Ну, в притон за карьером.
— Как не помнить, — отозвался тот, —
такое фиг забудешь.
— А что там было? — оживился Толик. —
Плод с уродствами?
— Ну, подобное тоже случается, —
кивнула Рысь, — но не в тот раз. Вызов на роды: живот болит и всё
такое. Возраст неизвестен, ФИО тоже. Случайные собутыльники поняли,
что без медицинской помощи не обойтись, и позвонили в скорую.

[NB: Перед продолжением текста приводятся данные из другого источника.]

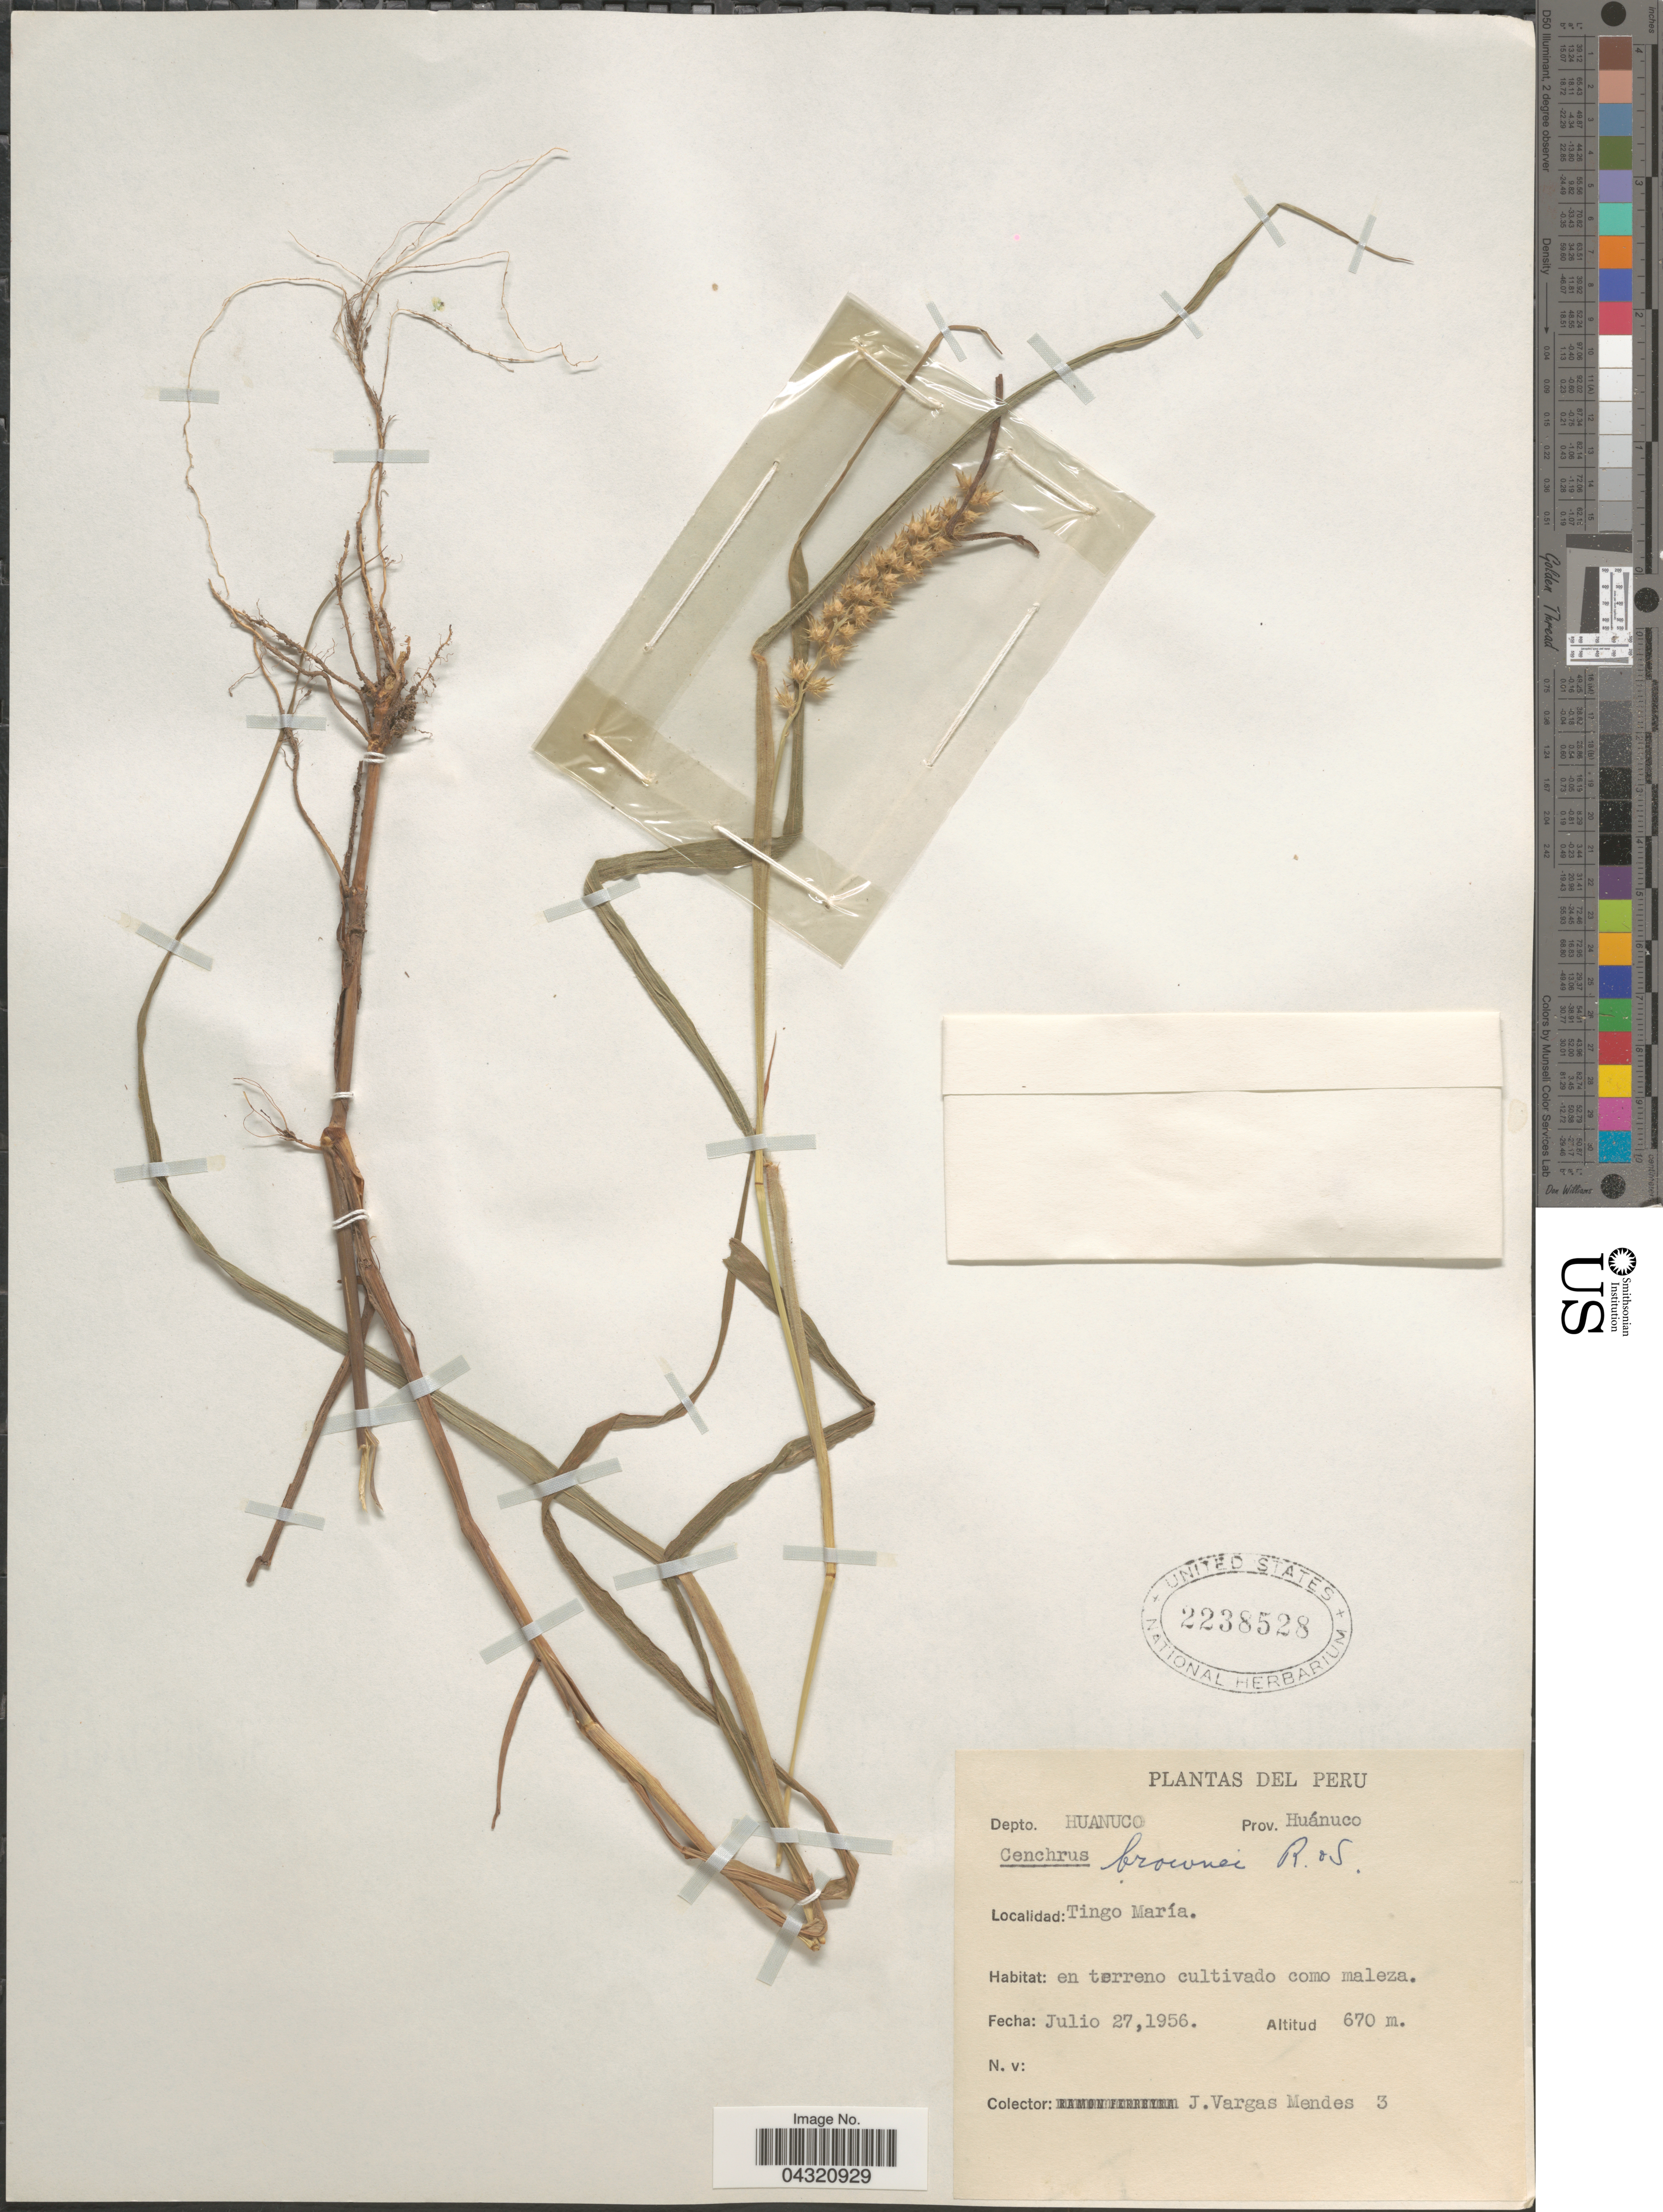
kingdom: Plantae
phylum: Tracheophyta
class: Liliopsida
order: Poales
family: Poaceae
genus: Cenchrus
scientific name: Cenchrus brownii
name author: Roem. & Schult.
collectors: J. Vargas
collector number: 3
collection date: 1956-07-27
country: Peru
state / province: Huánuco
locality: Depto. Huanuco. Prov. Huánuco. Tingo María.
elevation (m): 670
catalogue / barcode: US 2238528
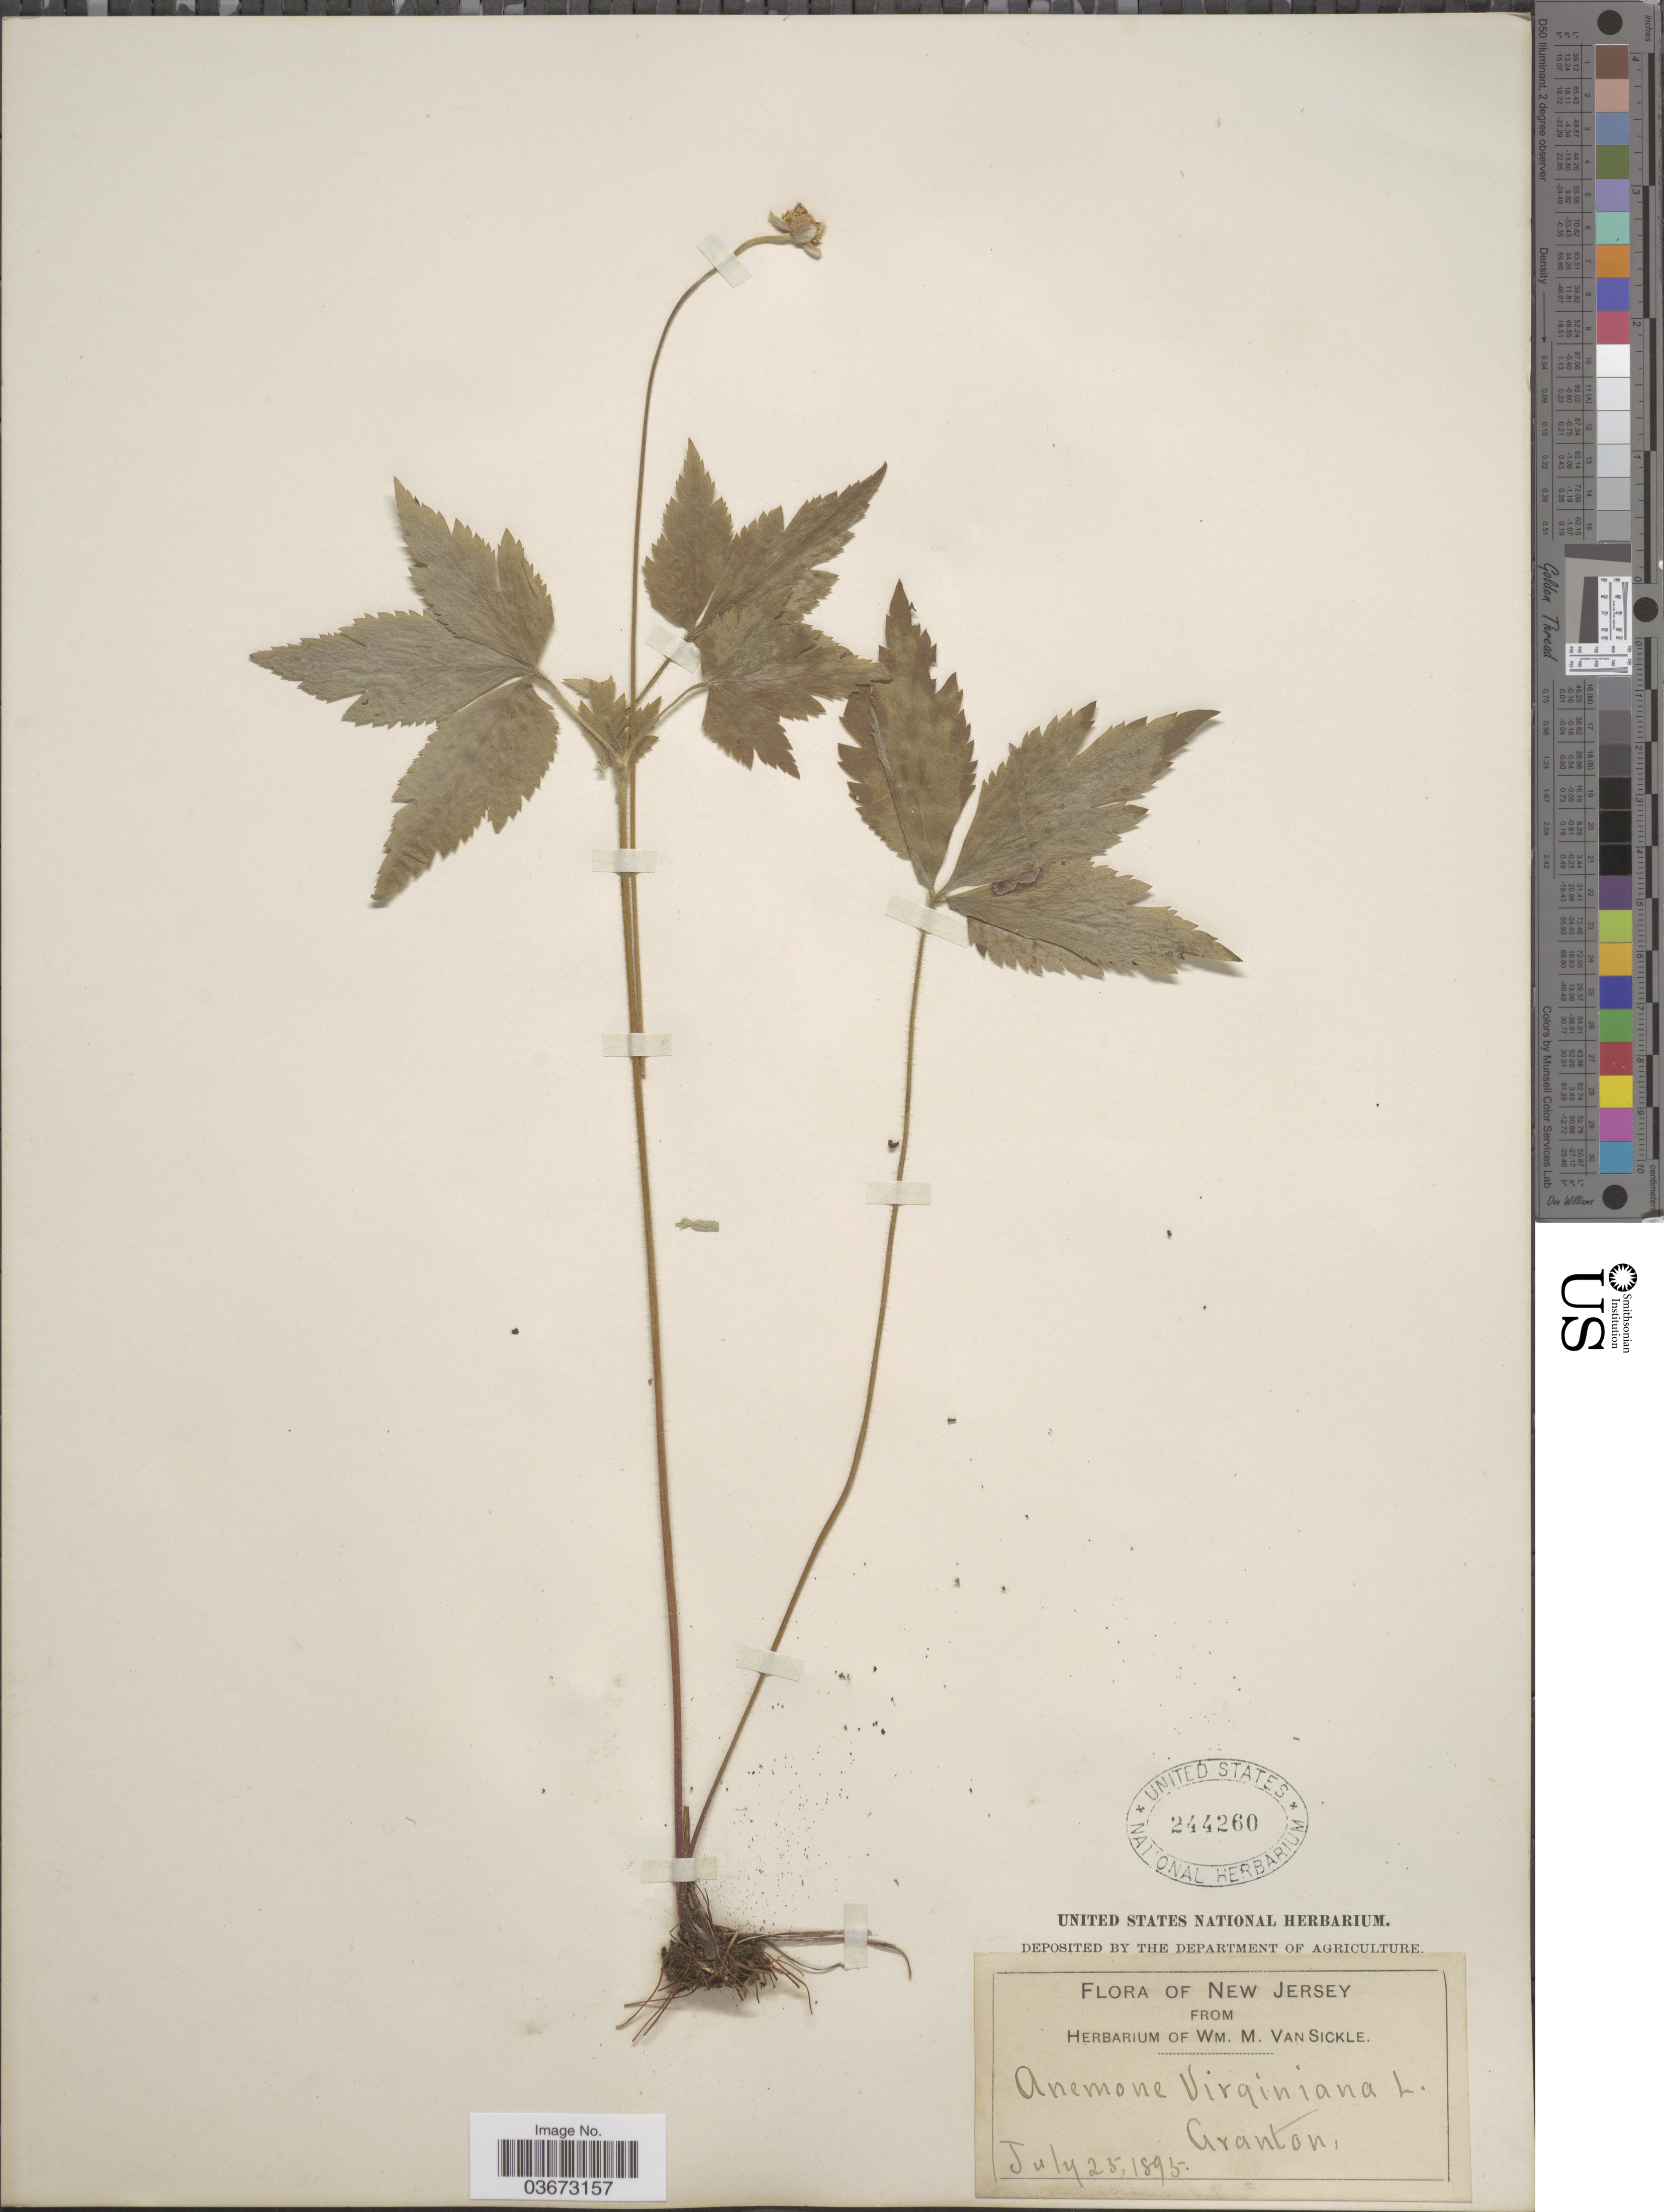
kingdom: Plantae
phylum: Tracheophyta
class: Magnoliopsida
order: Ranunculales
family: Ranunculaceae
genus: Anemone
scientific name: Anemone virginiana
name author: L.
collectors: ex herb. Wm. M. Van Sickle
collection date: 1895-07-25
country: United States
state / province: New Jersey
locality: Granton.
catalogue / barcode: US 244260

Приехали, Василич со мной пошёл, хоть и не положено, а в доме
женщина на матрасе лежит. Типичная такая для этих мест, грязная,
опухшая — и с огромным животом. Я одеяло откидываю, а там зрелище,
как в фильме ужасов, когда какой-нибудь инопланетянин личинку в
человека отложил, и она вот-вот наружу прорвётся. Живот гигантского
размера, как при многоплодной беременности, неровный и весь покрыт
венозной сеткой, а сами вены тёмные-претёмные и толстые. Я, честно
говоря, такое впервые увидела.
— Тромбофлебит проявился на фоне
беременности? Осложнённое течение?
— Хватит умничать, — отмахнулась
Александра, — говорю же, не было никакой беременности.
— А что же тогда?
— Асцит* развился при циррозе печени,
до терминальной стадии дошло. Не знаю, как она вообще так долго
протянула без медицинской помощи. Я потом даже специально в морг
ходила, чтобы подробности узнать — там экссудата семь литров
оказалось, представляешь? Вот вроде бы ещё живая, в сознании даже,
и говорить может — а на самом деле уже труп, и внутри процесс
разложения идёт полным ходом. Пока её в стационар везли, я только
об одном думала: лишь бы в машине не откинулась, а то пришлось бы
реанимационные мероприятия проводить по протоколу, совершенно
бессмысленные и бесполезные. Но повезло — живой довезли и
сдали.
— А потом? Что потом было? — Толик
подался вперёд.
— Известное дело — умерла.
Практически сразу, даже из приёмного покоя увезти не успели. Оттуда
сразу в морг и отправили.
— И вы так спокойно об этом говорите?
— фельдшер нахмурился. — Как будто это не человек был, а ненужная
сломанная вещь. «Лишь бы по дороге не откинулась», — повторил он
слова начальницы, — ничего святого...
Рысь совершенно неделикатно заржала и
скорбь подчинённого разделять не захотела.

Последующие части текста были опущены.